*Description of the task:* Because the pictures are not wanted, reproduce the rest of the records below exactly as they stand.

*Provided records:*
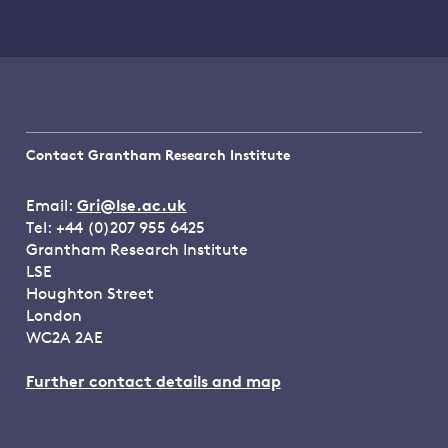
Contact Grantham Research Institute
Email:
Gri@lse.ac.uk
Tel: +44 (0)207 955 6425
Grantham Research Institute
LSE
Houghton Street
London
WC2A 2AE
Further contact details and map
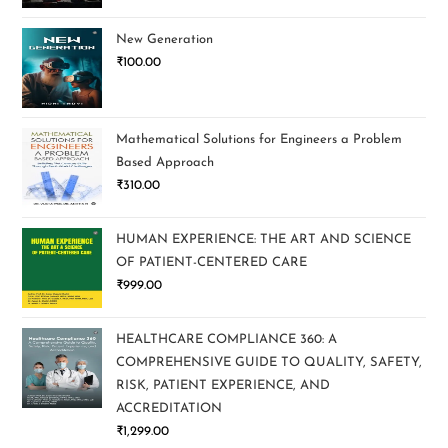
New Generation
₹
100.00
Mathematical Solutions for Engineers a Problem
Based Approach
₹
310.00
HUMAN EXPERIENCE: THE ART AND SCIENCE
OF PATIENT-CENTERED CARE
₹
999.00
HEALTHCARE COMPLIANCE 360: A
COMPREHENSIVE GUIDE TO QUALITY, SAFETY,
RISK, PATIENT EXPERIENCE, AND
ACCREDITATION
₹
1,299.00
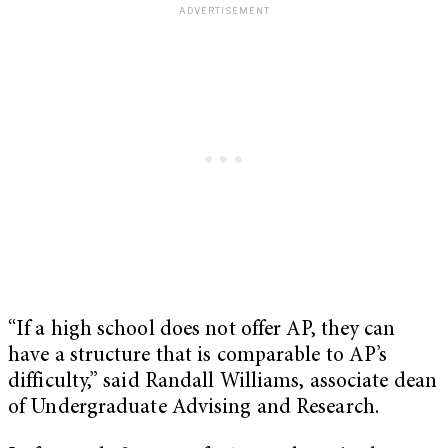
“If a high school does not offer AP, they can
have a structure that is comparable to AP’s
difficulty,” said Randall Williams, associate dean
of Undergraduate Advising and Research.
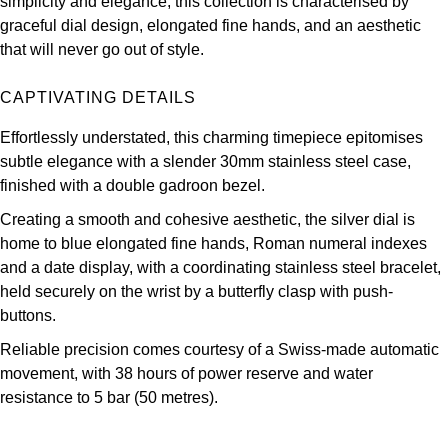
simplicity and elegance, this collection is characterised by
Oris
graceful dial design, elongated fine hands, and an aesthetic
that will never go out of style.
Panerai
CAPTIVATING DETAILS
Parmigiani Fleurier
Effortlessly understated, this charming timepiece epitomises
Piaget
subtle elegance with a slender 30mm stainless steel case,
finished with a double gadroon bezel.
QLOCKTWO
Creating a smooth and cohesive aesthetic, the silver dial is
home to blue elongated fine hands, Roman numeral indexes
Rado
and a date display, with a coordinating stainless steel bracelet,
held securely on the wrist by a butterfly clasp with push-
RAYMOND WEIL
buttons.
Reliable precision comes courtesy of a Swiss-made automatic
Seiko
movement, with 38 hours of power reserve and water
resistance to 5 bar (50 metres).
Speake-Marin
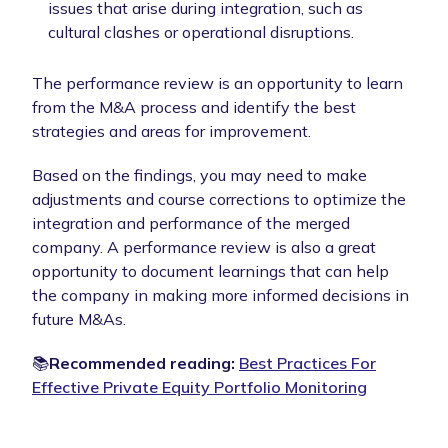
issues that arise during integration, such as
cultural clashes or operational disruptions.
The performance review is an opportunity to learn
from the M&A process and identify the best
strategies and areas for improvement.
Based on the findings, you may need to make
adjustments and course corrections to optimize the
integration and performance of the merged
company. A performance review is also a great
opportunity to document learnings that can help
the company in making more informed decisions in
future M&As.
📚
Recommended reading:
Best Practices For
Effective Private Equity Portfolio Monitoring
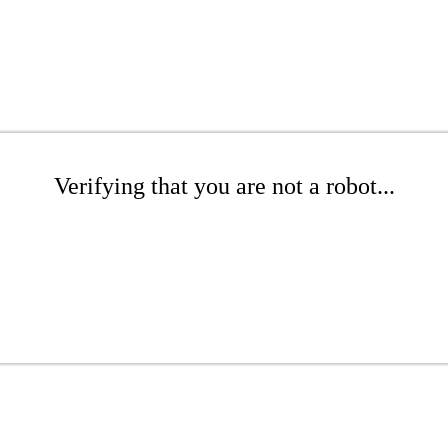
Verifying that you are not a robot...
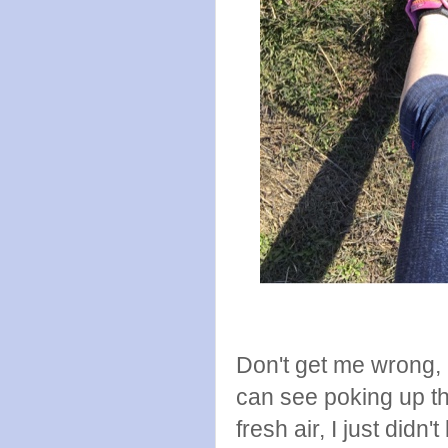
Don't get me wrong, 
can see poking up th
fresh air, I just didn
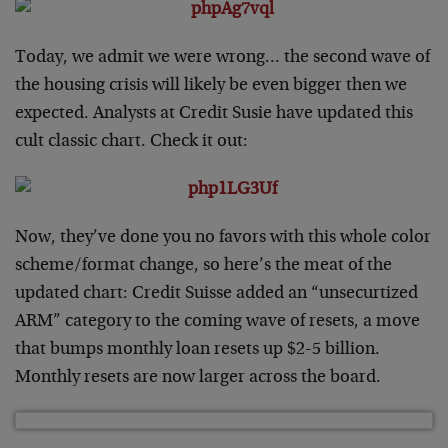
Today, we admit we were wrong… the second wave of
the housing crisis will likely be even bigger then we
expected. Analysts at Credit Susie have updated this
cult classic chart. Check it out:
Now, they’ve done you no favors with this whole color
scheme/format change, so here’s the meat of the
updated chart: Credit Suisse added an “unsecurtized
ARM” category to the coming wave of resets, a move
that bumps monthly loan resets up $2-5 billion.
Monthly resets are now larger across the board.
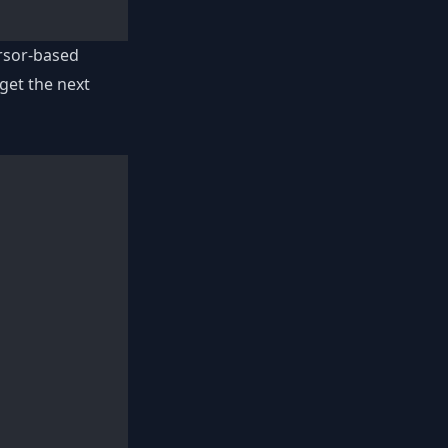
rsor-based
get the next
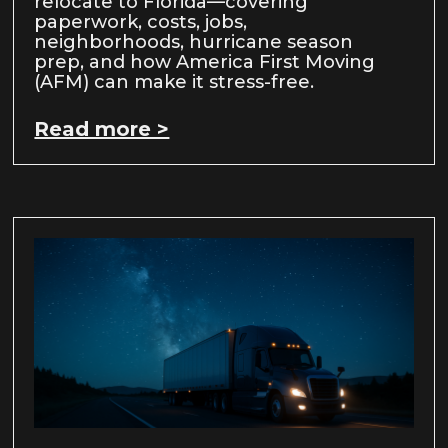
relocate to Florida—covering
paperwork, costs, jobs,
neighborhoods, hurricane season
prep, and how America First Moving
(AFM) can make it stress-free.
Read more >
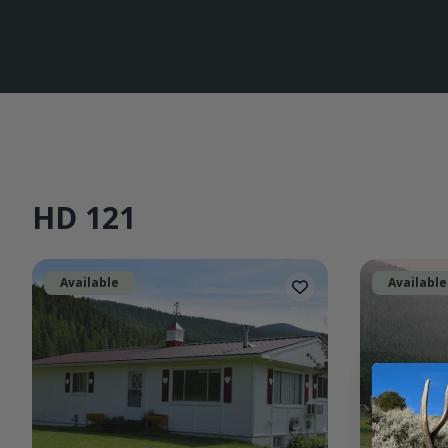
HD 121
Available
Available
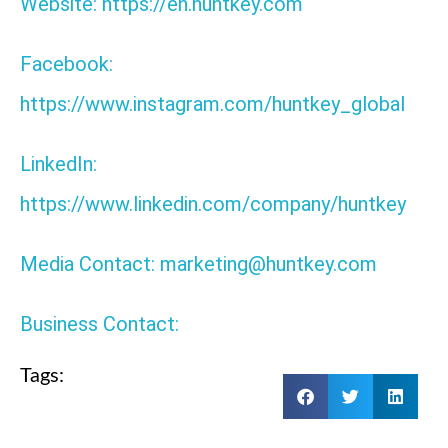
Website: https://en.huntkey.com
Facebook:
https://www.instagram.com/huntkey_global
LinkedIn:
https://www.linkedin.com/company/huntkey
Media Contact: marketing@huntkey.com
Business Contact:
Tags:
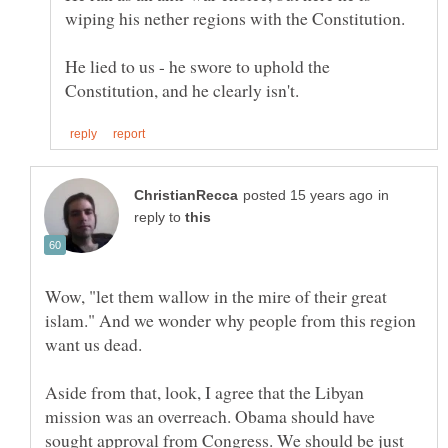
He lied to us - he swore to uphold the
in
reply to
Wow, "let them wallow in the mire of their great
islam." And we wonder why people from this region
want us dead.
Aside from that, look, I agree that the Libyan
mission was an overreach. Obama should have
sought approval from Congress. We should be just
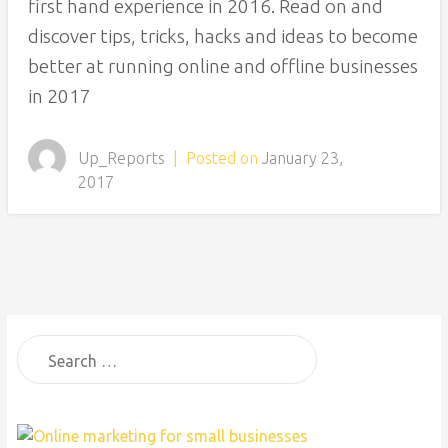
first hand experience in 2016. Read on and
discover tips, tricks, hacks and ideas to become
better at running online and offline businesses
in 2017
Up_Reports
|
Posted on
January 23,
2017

*Solution:*
Contact Grantham Research Institute
Email:
Gri@lse.ac.uk
Tel: +44 (0)207 955 6425
Grantham Research Institute
LSE
Houghton Street
London
WC2A 2AE
Further contact details and map
New Generation
₹
100.00
Mathematical Solutions for Engineers a Problem
Based Approach
₹
310.00
HUMAN EXPERIENCE: THE ART AND SCIENCE
OF PATIENT-CENTERED CARE
₹
999.00
HEALTHCARE COMPLIANCE 360: A
COMPREHENSIVE GUIDE TO QUALITY, SAFETY,
RISK, PATIENT EXPERIENCE, AND
ACCREDITATION
₹
1,299.00
“If a high school does not offer AP, they can
have a structure that is comparable to AP’s
difficulty,” said Randall Williams, associate dean
of Undergraduate Advising and Research.
simplicity and elegance, this collection is characterised by
Oris
graceful dial design, elongated fine hands, and an aesthetic
that will never go out of style.
Panerai
CAPTIVATING DETAILS
Parmigiani Fleurier
Effortlessly understated, this charming timepiece epitomises
Piaget
subtle elegance with a slender 30mm stainless steel case,
finished with a double gadroon bezel.
QLOCKTWO
Creating a smooth and cohesive aesthetic, the silver dial is
home to blue elongated fine hands, Roman numeral indexes
Rado
and a date display, with a coordinating stainless steel bracelet,
held securely on the wrist by a butterfly clasp with push-
RAYMOND WEIL
buttons.
Reliable precision comes courtesy of a Swiss-made automatic
Seiko
movement, with 38 hours of power reserve and water
resistance to 5 bar (50 metres).
Speake-Marin
issues that arise during integration, such as
cultural clashes or operational disruptions.
The performance review is an opportunity to learn
from the M&A process and identify the best
strategies and areas for improvement.
Based on the findings, you may need to make
adjustments and course corrections to optimize the
integration and performance of the merged
company. A performance review is also a great
opportunity to document learnings that can help
the company in making more informed decisions in
future M&As.
📚
Recommended reading:
Best Practices For
Effective Private Equity Portfolio Monitoring
Verifying that you are not a robot...
Don't get me wrong, 
can see poking up th
fresh air, I just didn
Today, we admit we were wrong… the second wave of
the housing crisis will likely be even bigger then we
expected. Analysts at Credit Susie have updated this
cult classic chart. Check it out:
Now, they’ve done you no favors with this whole color
scheme/format change, so here’s the meat of the
updated chart: Credit Suisse added an “unsecurtized
ARM” category to the coming wave of resets, a move
that bumps monthly loan resets up $2-5 billion.
Monthly resets are now larger across the board.
rsor-based
get the next
relocate to Florida—covering
paperwork, costs, jobs,
neighborhoods, hurricane season
prep, and how America First Moving
(AFM) can make it stress-free.
Read more >
HD 121
Available
Available
Website: https://en.huntkey.com
Facebook:
https://www.instagram.com/huntkey_global
LinkedIn:
https://www.linkedin.com/company/huntkey
Media Contact: marketing@huntkey.com
Business Contact:
Tags:
He lied to us - he swore to uphold the
in
reply to
Wow, "let them wallow in the mire of their great
islam." And we wonder why people from this region
want us dead.
Aside from that, look, I agree that the Libyan
mission was an overreach. Obama should have
sought approval from Congress. We should be just
first hand experience in 2016. Read on and
discover tips, tricks, hacks and ideas to become
better at running online and offline businesses
in 2017
Up_Reports
|
Posted on
January 23,
2017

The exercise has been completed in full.